## About this exercise
Work through the data and report how many lines include the string "POST", giving the number alone.

## Dataset entries
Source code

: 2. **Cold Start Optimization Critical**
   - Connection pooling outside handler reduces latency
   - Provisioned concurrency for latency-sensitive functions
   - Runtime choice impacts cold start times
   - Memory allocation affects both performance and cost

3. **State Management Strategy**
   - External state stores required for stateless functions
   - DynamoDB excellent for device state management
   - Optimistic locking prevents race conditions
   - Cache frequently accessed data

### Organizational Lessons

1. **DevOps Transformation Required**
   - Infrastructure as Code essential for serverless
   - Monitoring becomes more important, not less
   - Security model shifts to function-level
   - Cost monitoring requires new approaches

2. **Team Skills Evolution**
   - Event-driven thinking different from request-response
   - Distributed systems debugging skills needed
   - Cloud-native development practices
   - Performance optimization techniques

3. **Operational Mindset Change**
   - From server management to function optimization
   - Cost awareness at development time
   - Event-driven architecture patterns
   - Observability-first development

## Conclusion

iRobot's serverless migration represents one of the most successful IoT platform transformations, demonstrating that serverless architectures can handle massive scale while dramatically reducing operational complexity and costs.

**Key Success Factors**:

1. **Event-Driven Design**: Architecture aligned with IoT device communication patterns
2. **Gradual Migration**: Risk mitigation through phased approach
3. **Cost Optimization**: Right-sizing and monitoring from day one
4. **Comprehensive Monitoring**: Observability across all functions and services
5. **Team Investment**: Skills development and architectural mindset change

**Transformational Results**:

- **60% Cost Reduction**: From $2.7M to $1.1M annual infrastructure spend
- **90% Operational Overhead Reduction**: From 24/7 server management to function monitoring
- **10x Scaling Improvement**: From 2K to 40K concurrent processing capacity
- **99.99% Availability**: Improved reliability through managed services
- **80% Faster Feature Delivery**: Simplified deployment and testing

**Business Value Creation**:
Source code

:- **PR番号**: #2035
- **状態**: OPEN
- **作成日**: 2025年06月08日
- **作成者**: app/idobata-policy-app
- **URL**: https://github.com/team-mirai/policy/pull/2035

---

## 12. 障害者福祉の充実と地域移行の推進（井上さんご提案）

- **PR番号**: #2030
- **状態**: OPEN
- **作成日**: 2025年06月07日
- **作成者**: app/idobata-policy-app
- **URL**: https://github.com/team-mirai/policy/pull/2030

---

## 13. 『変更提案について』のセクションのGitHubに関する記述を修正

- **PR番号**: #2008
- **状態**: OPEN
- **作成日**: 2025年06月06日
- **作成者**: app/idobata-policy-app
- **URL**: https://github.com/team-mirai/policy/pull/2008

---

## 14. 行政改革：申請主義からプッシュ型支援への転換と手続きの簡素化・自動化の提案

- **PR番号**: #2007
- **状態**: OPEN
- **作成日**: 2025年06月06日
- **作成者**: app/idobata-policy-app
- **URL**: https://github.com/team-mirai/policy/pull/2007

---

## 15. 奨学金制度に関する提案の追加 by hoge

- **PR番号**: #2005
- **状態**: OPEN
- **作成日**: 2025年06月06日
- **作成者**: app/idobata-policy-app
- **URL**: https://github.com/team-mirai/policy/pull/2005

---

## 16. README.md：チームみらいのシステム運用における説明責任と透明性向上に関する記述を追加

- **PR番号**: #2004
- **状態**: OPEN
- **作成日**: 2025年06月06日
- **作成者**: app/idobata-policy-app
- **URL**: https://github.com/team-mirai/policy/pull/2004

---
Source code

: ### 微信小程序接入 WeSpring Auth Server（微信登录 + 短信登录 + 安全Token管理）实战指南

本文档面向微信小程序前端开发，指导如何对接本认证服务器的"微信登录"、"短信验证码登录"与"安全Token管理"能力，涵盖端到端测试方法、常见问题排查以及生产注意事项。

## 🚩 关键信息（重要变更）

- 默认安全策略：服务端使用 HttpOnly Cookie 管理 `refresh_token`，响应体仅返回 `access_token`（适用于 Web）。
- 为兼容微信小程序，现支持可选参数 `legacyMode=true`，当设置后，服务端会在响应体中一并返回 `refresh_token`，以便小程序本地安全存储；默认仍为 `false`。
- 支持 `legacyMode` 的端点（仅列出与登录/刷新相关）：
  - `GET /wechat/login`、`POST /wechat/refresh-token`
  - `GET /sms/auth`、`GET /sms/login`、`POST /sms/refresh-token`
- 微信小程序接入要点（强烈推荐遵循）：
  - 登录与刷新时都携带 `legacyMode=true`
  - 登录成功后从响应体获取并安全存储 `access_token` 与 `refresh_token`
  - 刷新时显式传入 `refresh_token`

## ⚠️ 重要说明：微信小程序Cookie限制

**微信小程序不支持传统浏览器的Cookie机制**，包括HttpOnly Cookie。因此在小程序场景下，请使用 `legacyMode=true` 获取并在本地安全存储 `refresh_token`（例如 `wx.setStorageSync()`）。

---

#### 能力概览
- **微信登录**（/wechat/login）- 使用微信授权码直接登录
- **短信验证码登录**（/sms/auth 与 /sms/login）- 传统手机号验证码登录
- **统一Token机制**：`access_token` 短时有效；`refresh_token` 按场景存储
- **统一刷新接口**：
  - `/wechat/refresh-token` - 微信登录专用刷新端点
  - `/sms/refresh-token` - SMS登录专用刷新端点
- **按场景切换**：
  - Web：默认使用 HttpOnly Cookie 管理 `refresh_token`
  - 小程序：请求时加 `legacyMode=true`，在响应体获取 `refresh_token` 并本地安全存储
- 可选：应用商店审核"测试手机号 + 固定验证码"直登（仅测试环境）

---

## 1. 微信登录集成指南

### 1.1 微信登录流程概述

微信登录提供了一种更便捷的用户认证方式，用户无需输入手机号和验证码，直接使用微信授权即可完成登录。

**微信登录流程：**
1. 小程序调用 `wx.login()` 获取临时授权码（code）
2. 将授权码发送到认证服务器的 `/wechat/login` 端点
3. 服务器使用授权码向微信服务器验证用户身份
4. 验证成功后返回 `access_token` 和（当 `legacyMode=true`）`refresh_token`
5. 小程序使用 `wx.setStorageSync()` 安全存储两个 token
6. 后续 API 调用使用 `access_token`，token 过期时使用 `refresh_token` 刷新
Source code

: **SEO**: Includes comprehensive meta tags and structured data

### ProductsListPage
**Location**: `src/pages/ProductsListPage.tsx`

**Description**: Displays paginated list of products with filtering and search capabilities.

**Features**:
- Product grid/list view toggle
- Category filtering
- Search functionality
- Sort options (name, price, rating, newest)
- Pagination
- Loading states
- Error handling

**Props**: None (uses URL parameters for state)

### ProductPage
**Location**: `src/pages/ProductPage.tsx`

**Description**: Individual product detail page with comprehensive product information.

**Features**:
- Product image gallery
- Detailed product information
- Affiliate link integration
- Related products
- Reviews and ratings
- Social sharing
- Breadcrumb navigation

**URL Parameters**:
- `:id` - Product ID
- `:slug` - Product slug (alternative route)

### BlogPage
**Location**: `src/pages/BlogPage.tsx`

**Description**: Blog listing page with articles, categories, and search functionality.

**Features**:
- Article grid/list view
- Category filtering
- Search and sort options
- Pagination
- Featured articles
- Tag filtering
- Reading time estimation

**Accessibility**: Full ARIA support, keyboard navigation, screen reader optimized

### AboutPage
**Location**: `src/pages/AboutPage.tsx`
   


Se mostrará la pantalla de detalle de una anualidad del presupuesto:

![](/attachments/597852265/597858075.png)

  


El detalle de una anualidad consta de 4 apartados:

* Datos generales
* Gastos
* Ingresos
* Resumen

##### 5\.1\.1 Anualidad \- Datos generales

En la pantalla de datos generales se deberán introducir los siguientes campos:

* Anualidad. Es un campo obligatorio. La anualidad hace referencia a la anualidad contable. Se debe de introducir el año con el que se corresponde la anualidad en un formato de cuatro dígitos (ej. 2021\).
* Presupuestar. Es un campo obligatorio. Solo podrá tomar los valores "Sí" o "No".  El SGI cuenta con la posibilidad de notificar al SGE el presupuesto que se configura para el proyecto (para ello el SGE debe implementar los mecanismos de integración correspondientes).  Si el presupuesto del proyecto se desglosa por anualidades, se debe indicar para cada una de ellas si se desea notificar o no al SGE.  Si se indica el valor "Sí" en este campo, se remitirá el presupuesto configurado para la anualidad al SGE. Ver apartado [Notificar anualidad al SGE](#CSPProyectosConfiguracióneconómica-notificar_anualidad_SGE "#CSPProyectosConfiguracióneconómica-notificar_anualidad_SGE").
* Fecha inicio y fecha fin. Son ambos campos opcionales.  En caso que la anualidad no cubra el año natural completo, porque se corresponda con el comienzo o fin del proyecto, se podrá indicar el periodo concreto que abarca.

## Problem solution
2